Business Trends in Digital Technology

The effect of digital technology in business is far greater than anybody could have ever imagined. In the past 10 years, there has been more development and technological evolution than in several centuries before that. What seemed impossible only a short while ago is now not only possible but essential for companies to survive in a constantly changing business environment.

But advances in technology don’t come without a price. Continuous improvement has led to escalation, and perhaps information is now more of a security threat than ever before. As such, the need for implementing protection measures has become more and more important.

Having said that, let us look at three digital technology trends as it pertains to business.

Cybersecurity and Incident Management

Aside from preventing security breaches and cyber-attacks from happening, the biggest and most pressing IT challenge companies in all industries face is the proper processing and handling of security-based incidents. For example, let us imagine a hacker who infiltrates the data management systems within an organization and either steals or corrupts employee or customer information.

In this case, the cybersecurity systems in the company have already failed and the information has been taken.

But there are still things to do. For one, the business has to identify how the hacker could break through firewalls and other network security systems. Second, it has to implement strict policies and procedures to prevent this from happening again.

cyber security

One way to do this is in-house, using whatever resources the company has. A better alternative though would be to outsource these processes and make use of incident management modules like the ServiceNow security operations app. They are not only faster but also better equipped to handle events of this magnitude.

Infrastructure as a Service

In cities and other metropolitan areas, infrastructure refers to public services provided by either the government or private corporations in the service of its citizens. Examples include hospitals, schools, libraries, transportation systems, bridges, and roads.

When people go to work by train, they don’t have to build the train and railway. They also don’t need to buy it. Instead, they can obtain a ticket and use it for one or several trips.

The same goes for hospitals. If I need an X-ray on a broken leg or a CT scan to determine whether I am suffering from conditions like cancer, heart disease, emphysema, or cerebral tumors, I don’t need to acquire the machine itself. I don’t even need to know how to use it.

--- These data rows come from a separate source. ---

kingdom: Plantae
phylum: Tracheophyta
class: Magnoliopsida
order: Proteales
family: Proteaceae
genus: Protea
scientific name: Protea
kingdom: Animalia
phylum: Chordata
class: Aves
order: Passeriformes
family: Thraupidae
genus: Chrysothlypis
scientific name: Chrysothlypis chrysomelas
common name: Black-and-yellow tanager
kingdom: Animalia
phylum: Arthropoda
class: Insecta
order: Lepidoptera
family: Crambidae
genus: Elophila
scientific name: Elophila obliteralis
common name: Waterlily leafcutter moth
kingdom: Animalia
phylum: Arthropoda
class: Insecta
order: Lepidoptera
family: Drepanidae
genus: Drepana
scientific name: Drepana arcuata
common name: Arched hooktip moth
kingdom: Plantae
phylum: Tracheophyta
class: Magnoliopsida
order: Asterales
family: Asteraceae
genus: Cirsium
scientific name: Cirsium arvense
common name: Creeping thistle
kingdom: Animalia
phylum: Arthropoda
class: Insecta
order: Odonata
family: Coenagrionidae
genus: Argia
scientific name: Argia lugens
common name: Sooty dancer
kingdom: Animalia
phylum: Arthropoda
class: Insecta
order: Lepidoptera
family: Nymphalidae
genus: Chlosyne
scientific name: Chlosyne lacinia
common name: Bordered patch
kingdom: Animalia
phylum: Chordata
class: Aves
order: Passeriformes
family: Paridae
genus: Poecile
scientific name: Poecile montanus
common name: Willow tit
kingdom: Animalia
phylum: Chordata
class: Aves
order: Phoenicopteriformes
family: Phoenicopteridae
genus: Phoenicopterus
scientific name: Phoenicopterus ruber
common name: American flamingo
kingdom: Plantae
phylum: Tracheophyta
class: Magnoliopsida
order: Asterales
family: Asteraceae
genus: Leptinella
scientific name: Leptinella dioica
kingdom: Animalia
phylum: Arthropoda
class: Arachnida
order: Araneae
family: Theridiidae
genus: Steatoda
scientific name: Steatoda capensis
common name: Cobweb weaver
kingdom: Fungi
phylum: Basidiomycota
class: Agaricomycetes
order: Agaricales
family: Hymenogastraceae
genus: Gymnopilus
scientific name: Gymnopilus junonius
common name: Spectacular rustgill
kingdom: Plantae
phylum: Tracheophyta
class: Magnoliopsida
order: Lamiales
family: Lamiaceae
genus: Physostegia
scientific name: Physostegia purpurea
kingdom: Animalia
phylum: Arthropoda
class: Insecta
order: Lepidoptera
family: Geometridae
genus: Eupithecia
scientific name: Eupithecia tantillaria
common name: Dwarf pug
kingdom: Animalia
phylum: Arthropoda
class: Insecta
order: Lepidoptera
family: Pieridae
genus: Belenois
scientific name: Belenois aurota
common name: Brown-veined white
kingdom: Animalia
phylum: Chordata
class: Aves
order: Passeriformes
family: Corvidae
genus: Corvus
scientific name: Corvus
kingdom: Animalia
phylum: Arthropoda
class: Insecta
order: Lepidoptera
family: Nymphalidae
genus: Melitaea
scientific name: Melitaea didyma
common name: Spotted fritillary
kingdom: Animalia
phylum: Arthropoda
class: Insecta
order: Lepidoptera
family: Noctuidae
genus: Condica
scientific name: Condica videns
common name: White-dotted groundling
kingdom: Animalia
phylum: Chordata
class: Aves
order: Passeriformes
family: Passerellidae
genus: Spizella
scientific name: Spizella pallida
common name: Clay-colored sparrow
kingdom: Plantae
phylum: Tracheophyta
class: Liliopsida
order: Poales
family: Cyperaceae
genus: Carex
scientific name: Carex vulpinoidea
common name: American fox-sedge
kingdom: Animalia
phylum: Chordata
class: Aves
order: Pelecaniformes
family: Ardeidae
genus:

It is the responsibility of the hospital and the medical practitioner. My job is to visit the hospital, take the test, and either pay for it by cash or medical insurance.

Currently, business is done similarly. Organizations don’t need to invest in expensive hardware, proprietary software, or data centers and server clusters. They can use pay-as-you-go cloud computing services like big data management, archival, online collaboration tools, and virtual machines.

This provides them with a dual benefit. First, they can use these services only when they need them. Second, they can customize them based on specific requirements for individual projects and workloads.

Hyper-Connectivity and the Internet of Things

When we talk about hyper-connectivity, we usually mean super-fast networks that allow for the transferring and processing of large amounts of information. In today’s day and age, this is not measured in megabytes or gigabytes. Rather, technologies like 5G can transfer terabytes of data in seconds.

For example, you can download a high definition movie on your computer in less than half a minute or transfer an entire encyclopedia of knowledge from a library to your smartphone at the blink of an eye.

As for the internet of things, it relates to machines or “things” connected to the internet. Examples in retail are telephones that can control home appliances like refrigerators, air conditioning systems, lights, and doors.

So what does this have to do with business? The answer is the same as with individual consumers, only at a much larger scale. For instance, let us take a national security agency in charge of military and defense systems. A three-star general or the president himself can control tactile missiles, unmanned aircraft, and submarines from an office in Washington or Langley.

Another example is a multinational car company managing automated robots in factories, manufacturing plants, and other facilities remotely.

Cyber-security and incident management, infrastructure as a service, and hyper-connectivity and the IoT are three of the most important technology trends in business today. There are many others, such as blockchain, fintech, AI, machine learning, and automation.

As always, it’s about making things safer, faster, and more convenient. That is the essence of business, what all companies want to achieve.

As new technologies continue to surface and evolve, the future of business looks brighter than ever before.